### THE TASK
Among the entries below, copy only the span from the line containing "in the top-left." through the line containing "11: (279, 373)". Do so exactly, and skip the pictures.
━━━━━━━━━━━━━━━━━━━━━━━━━━━━━━
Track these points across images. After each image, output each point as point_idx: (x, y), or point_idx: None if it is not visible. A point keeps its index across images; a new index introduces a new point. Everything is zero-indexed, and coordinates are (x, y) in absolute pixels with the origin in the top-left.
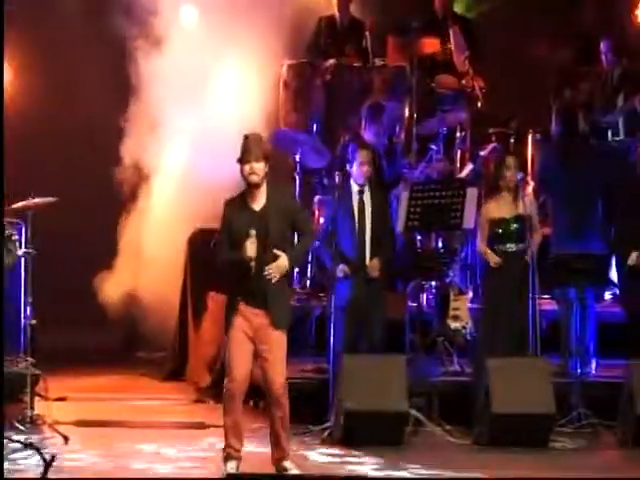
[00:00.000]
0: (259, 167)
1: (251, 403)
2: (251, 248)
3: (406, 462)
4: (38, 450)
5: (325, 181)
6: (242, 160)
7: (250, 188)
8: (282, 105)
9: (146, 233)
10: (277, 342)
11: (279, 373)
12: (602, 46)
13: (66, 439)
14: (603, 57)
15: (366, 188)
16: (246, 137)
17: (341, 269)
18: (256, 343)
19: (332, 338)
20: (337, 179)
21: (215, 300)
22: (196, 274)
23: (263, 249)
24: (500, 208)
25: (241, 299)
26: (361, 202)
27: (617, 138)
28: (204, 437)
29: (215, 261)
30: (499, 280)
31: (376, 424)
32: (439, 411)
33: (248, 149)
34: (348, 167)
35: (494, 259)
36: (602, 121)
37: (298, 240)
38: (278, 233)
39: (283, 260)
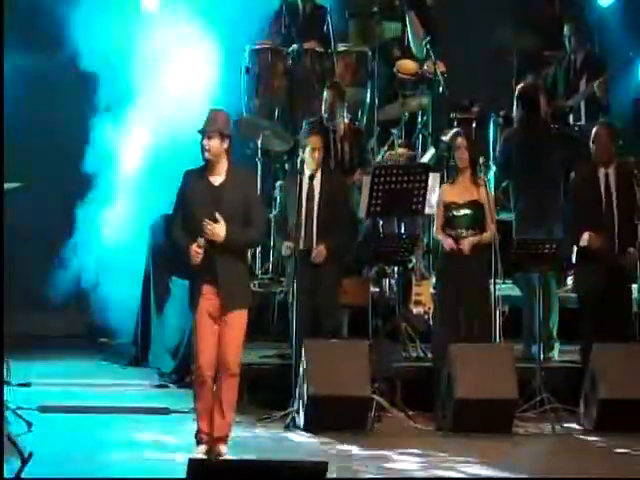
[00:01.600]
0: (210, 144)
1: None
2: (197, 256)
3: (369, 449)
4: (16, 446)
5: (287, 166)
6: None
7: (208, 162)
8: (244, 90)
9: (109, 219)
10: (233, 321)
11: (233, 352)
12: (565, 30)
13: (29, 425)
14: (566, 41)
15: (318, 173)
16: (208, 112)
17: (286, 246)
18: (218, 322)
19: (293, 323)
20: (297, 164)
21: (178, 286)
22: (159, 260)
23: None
━━━━━━━━━━━━━━━━━━━━━━━━━━━━━━
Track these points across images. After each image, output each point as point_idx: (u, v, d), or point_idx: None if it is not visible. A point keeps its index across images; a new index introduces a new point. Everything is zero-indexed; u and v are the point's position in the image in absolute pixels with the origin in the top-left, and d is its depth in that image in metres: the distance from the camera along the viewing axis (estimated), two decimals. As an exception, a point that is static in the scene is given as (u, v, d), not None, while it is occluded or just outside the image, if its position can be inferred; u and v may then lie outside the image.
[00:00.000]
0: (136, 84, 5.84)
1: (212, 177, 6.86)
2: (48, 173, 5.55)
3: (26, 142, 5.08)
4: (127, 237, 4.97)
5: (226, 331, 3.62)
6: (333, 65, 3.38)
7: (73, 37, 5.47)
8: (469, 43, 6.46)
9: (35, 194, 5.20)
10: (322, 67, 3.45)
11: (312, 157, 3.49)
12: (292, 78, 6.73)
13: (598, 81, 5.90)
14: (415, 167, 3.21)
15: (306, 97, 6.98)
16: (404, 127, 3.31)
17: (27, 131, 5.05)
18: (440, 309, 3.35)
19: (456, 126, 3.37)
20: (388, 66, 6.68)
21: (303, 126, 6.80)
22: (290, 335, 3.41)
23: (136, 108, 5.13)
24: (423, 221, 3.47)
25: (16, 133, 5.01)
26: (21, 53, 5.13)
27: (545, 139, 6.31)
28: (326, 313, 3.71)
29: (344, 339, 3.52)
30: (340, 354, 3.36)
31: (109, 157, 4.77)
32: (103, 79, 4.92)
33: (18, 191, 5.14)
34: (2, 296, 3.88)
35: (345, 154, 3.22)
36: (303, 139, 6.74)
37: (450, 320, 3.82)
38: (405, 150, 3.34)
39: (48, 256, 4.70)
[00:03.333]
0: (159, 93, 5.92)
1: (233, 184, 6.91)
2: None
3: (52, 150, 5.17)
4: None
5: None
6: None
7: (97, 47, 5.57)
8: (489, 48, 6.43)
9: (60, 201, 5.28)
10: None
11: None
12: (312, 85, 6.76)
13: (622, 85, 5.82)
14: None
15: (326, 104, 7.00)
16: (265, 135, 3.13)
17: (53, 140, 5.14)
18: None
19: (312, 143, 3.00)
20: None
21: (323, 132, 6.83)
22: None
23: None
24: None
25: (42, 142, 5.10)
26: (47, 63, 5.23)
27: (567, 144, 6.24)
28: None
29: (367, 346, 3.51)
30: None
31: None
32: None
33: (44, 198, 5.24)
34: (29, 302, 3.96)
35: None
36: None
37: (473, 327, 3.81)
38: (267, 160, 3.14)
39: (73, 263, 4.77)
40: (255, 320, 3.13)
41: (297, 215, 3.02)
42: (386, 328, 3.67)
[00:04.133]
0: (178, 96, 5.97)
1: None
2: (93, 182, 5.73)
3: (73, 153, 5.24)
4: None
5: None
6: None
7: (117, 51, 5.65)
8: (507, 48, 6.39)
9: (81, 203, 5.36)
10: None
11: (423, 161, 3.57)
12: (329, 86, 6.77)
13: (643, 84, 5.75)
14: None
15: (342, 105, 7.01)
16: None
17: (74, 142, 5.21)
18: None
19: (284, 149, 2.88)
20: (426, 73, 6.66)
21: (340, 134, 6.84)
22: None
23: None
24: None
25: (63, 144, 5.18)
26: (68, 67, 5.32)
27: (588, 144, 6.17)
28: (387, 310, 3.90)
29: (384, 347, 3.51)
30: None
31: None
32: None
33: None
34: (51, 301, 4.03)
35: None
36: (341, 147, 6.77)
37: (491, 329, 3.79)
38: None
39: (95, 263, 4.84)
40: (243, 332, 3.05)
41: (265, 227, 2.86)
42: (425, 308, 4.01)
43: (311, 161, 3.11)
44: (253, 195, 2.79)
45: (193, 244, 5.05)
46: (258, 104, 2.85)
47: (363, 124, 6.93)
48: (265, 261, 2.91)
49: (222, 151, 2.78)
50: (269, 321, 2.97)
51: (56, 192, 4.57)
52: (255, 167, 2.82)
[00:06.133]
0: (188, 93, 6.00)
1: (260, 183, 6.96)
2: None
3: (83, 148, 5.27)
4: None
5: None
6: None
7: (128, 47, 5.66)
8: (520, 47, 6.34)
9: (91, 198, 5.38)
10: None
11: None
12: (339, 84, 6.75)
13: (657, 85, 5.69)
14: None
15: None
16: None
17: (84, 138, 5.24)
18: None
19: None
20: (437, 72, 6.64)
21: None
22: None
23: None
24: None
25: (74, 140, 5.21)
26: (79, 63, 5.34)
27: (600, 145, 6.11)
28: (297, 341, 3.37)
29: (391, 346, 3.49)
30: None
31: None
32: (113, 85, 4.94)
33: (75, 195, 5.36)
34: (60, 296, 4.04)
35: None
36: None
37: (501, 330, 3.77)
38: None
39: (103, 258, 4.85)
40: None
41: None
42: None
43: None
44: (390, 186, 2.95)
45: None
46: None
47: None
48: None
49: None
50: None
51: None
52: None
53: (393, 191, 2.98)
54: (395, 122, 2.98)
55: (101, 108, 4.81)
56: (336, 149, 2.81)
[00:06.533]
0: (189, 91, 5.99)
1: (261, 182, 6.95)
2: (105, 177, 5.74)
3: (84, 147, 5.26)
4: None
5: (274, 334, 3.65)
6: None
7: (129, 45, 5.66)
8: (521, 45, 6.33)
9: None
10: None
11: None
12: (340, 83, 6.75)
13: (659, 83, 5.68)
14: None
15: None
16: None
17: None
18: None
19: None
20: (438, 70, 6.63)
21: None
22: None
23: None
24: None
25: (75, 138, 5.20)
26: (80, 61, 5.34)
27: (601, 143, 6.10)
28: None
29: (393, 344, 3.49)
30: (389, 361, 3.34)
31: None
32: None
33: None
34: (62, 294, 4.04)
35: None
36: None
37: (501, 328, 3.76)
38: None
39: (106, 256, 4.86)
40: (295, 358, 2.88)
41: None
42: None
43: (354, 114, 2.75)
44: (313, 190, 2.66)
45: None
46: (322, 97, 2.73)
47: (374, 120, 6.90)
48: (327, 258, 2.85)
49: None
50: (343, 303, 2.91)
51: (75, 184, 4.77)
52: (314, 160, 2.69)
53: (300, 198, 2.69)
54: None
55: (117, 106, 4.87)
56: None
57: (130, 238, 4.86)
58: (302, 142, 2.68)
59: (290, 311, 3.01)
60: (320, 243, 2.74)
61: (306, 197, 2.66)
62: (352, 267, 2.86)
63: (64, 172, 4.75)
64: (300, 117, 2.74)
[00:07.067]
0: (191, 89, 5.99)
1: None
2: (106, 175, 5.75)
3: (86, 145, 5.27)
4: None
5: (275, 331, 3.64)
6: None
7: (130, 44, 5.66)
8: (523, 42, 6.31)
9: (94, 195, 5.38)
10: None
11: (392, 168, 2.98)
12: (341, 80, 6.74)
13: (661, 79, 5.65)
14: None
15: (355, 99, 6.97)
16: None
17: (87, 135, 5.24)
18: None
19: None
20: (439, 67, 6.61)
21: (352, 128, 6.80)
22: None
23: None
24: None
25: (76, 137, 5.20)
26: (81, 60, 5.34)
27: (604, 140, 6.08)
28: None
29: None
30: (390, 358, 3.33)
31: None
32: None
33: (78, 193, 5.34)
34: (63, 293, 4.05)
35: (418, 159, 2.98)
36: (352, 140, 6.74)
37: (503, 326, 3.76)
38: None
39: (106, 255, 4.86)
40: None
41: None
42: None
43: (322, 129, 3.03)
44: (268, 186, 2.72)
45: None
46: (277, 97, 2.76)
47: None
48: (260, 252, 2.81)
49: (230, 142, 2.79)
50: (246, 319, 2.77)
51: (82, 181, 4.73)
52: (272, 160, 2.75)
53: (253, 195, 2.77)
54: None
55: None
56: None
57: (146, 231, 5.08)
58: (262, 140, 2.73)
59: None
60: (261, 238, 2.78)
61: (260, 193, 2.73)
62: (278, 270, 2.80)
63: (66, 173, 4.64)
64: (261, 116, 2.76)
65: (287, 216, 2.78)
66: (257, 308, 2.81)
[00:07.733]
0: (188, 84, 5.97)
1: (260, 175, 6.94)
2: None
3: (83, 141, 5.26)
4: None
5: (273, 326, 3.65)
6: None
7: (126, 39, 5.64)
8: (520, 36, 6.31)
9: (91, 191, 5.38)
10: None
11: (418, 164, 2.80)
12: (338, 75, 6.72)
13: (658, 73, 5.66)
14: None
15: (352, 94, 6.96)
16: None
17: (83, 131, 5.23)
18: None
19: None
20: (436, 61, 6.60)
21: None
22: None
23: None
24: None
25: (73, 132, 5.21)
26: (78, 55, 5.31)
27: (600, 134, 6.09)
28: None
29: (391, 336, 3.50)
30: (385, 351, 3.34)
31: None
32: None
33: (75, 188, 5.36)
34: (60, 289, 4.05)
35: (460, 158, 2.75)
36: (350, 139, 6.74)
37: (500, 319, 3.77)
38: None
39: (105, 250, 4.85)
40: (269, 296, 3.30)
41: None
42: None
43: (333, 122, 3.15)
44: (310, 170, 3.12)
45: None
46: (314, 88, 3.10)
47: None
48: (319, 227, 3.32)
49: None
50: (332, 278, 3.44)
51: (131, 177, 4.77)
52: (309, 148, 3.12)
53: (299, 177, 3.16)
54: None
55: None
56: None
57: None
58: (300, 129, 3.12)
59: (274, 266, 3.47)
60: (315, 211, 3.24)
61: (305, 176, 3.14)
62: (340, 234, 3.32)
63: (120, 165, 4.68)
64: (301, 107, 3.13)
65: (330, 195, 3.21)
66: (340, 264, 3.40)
━━━━━━━━━━━━━━━━━━━━━━━━━━━━━━
### SOLUTION TO THE PROBLEM
Track these points across images. After each image, output each point as point_idx: (x, y), or point_idx: None if it is not visible. A point keeps its index across images; a new index introduces a new point. Everything is zero-indexed, and coordinates are (x, y) in absolute pixels with the origin in the top-left.
[00:00.000]
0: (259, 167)
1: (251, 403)
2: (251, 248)
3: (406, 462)
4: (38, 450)
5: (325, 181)
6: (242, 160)
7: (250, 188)
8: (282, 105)
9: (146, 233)
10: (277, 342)
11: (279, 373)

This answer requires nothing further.